The A's will send Kendall Graveman to the mound, a pitcher who hasn't won since May 30 but had an impressive start his last time out, holding the Angels to one run and three hits in seven innings of a 3-2 win.

Graves got a no-decision in that one, and Thursday it's likely he'll see an Angels lineup that will be without Albert Pujols for the third straight game.

Pujols missed his second game in a row Wednesday, marking the first time he's missed consecutive games in more than a year. He's dealing with a sore left hamstring, an injury suffered when trying to beat out a double play ball in Oakland on Sunday.

He's also dealing with a sore left ankle.

"When I'm good, I'm good, and I'm going to play," Pujols told MLB.com Wednesday before the Angels' 3-2 loss to the Astros. "Right now I'm not going to take any chances. ... "I'm not going to force it."

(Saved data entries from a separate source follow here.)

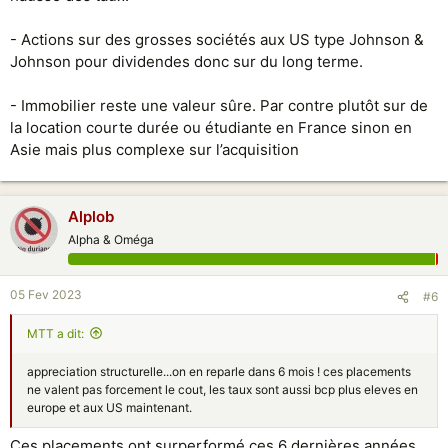
- Actions sur des grosses sociétés aux US type Johnson &
Johnson pour dividendes donc sur du long terme.
- Immobilier reste une valeur sûre. Par contre plutôt sur de
la location courte durée ou étudiante en France sinon en
Asie mais plus complexe sur l’acquisition
Alplob
Alpha & Oméga
05 Fev 2023
#6
MTT a dit:
appreciation structurelle...on en reparle dans 6 mois ! ces placements
ne valent pas forcement le cout, les taux sont aussi bcp plus eleves en
europe et aux US maintenant.
Ces placements ont surperformé ces 6 dernières années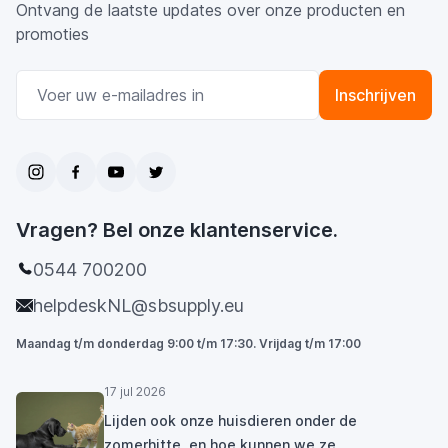
Ontvang de laatste updates over onze producten en
promoties
E-mail adres
Inschrijven
Vragen? Bel onze klantenservice.
0544 700200
helpdeskNL@sbsupply.eu
Maandag t/m donderdag 9:00 t/m 17:30. Vrijdag t/m 17:00
17 jul 2026
Lijden ook onze huisdieren onder de
zomerhitte, en hoe kunnen we ze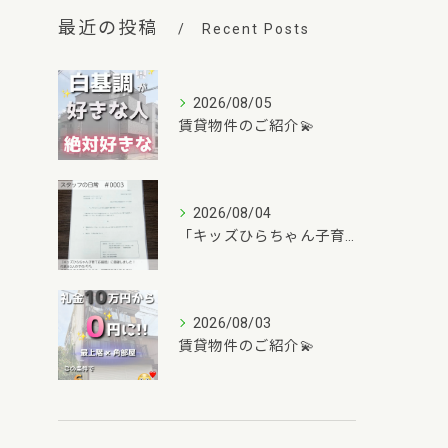
最近の投稿
Recent Posts
2026/08/05
賃貸物件のご紹介💫
2026/08/04
「キッズひらちゃん子育て応援団」に登録しました✨
2026/08/03
賃貸物件のご紹介💫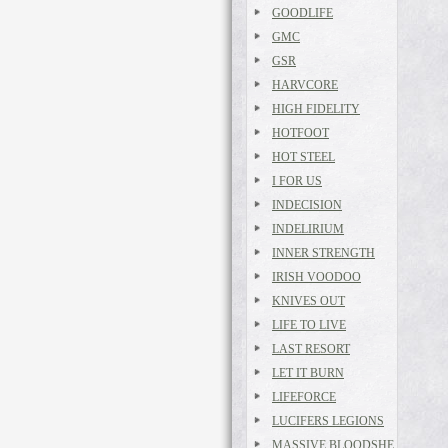
GOODLIFE
GMC
GSR
HARVCORE
HIGH FIDELITY
HOTFOOT
HOT STEEL
I FOR US
INDECISION
INDELIRIUM
INNER STRENGTH
IRISH VOODOO
KNIVES OUT
LIFE TO LIVE
LAST RESORT
LET IT BURN
LIFEFORCE
LUCIFERS LEGIONS
MASSIVE BLOODSHE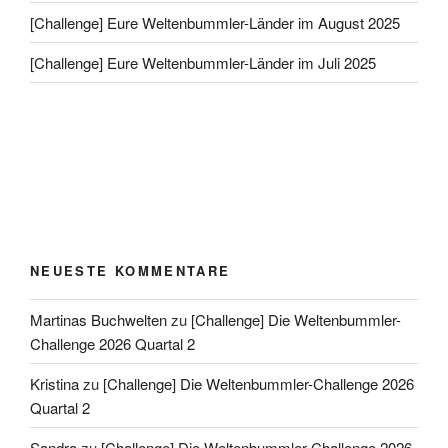
[Challenge] Eure Weltenbummler-Länder im August 2025
[Challenge] Eure Weltenbummler-Länder im Juli 2025
NEUESTE KOMMENTARE
Martinas Buchwelten
zu
[Challenge] Die Weltenbummler-
Challenge 2026 Quartal 2
Kristina
zu
[Challenge] Die Weltenbummler-Challenge 2026
Quartal 2
Sandra
zu
[Challenge] Die Weltenbummler-Challenge 2026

The good news for the Angels is they still have Mike Trout in the lineup. Trout has started every game this season, 67 in center field and five as the designated hitter. His streak of 134 consecutive games started is the longest active streak in the majors.

Trout, who was the DH Wednesday with Pujols on the bench, uses the DH spot like a day off.

"If he needs it, he'll get it," Angels manager Mike Scioscia told MLB.com when asked about giving Trout a day off. "But Mike feels that the DH day really serves the purpose. If he feels good in the box, he wants to keep swinging."